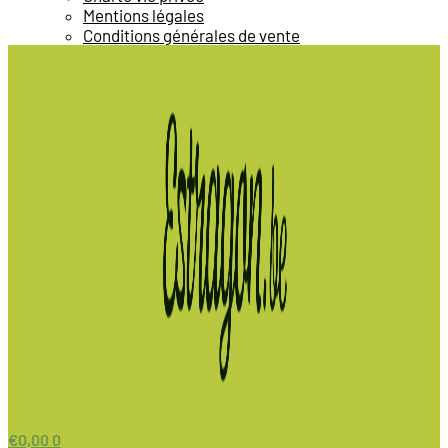
Mentions légales
Conditions générales de vente
€
0,00
0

---

Task goal: What you return should match the material word for word, apart from the pictures.

Result of this exercise:
Mentions légales
Conditions générales de vente
€
0,00
0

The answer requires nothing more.